Reporter: "AIG owes the U.S. government over $100 billion, it was trying to sell part of AIA on the Hong Kong stock market, raising somewhere between 10 to 20 billion dollars, but a deal with Prudential would bring in much more than that."
News of that buyout helped raise the U.S. stock market to its highest levels in a month. But the U.K.'s Prudential's stock fell as investors got skiddish.
CNBC analysts on Fast Money discuss who wins and loses.
Tim Seymour: "AIG has to sell assets, we all know that, but they're selling to a guy who's got cash to spend on this deal and it is strategic as strategic goes, I mean this is a fantastic asset for Pru. They win by the way.
Gary Kaminsky: The point I'm trying to make is that this is just a one-sided deal, it's a strategic deal for Pru, it's cash for you and I as tax-payers, but I look at AIG more as a liquidating trust as opposed to a strategic company that's trying to grow their business."

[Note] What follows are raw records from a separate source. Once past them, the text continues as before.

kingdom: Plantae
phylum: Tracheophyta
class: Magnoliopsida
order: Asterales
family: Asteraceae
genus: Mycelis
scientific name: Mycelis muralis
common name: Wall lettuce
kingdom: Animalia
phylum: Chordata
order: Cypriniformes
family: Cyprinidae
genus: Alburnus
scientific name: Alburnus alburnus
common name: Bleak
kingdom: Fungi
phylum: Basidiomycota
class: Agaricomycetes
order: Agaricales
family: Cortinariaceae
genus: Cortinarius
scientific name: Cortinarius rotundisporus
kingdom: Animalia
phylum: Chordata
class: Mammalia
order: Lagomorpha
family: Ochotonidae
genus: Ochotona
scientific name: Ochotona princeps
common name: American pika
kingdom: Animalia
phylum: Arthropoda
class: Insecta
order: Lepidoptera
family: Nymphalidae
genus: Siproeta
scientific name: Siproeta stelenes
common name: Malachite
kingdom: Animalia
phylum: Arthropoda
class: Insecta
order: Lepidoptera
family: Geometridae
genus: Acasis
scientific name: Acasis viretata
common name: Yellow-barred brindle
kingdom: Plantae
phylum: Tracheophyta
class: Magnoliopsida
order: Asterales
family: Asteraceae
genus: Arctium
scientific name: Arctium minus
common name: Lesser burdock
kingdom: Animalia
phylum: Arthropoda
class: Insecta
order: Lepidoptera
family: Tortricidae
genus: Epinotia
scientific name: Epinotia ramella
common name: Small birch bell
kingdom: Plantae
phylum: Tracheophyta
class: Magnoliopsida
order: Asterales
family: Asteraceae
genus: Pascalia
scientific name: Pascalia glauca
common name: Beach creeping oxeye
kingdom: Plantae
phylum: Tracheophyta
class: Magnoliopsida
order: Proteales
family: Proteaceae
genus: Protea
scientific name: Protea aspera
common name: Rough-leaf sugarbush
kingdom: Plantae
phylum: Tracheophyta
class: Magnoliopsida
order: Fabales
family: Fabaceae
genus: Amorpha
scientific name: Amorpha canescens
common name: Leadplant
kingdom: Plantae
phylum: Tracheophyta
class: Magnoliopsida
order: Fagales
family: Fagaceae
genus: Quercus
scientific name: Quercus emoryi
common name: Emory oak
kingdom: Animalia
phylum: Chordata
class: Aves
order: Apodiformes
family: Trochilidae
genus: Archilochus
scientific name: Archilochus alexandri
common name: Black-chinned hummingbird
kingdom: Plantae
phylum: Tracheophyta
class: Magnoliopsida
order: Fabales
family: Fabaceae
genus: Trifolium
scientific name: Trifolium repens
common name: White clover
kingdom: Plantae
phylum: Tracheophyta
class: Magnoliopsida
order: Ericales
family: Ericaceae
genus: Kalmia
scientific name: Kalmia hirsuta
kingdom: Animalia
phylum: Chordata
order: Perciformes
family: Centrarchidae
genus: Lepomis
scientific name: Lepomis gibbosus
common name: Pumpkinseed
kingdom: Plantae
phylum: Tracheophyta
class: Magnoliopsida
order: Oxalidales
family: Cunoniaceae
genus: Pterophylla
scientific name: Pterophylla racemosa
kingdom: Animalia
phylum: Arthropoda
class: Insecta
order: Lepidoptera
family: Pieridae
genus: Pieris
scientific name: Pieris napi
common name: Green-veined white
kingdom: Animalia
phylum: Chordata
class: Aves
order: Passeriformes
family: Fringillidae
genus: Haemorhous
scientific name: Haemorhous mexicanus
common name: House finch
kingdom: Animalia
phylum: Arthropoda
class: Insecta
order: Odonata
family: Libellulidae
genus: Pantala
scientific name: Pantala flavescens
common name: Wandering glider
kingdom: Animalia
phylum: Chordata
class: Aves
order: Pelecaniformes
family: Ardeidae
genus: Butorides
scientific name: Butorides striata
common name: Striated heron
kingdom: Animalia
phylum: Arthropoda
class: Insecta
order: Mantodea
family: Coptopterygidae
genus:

So for Prudential, this is a big move. The U.K.'s Sky News says the purchase will essentially double the size of the company.
"It will be one of the biggest takeovers of a foreign company ever by any British company and it will require to help fund the takeover of AIA, the biggest rights issue, the biggest fundraising ever undertaken by a U.K. company."
But since the announcement, Prudential's stock has fallen by about 20 percent partly because of the fundraising needed to buy AIA. The Guardian talks to investors who are raising concerns about the stock sell-off.
"Further falls would force the company to issue a larger number of shares to reach the needed £14bn ($20 billion) which would further dilute existing shareholdings."
But a Telegraph commentator focuses on the significance of the deal and how it could affect the U.K.
“All the same, this is about a massive reallocation of capital from maturing western markets to faster growth emerging markets. … to finance the Prudential acquisition, sterling is going to have to be swapped en masse for dollars.”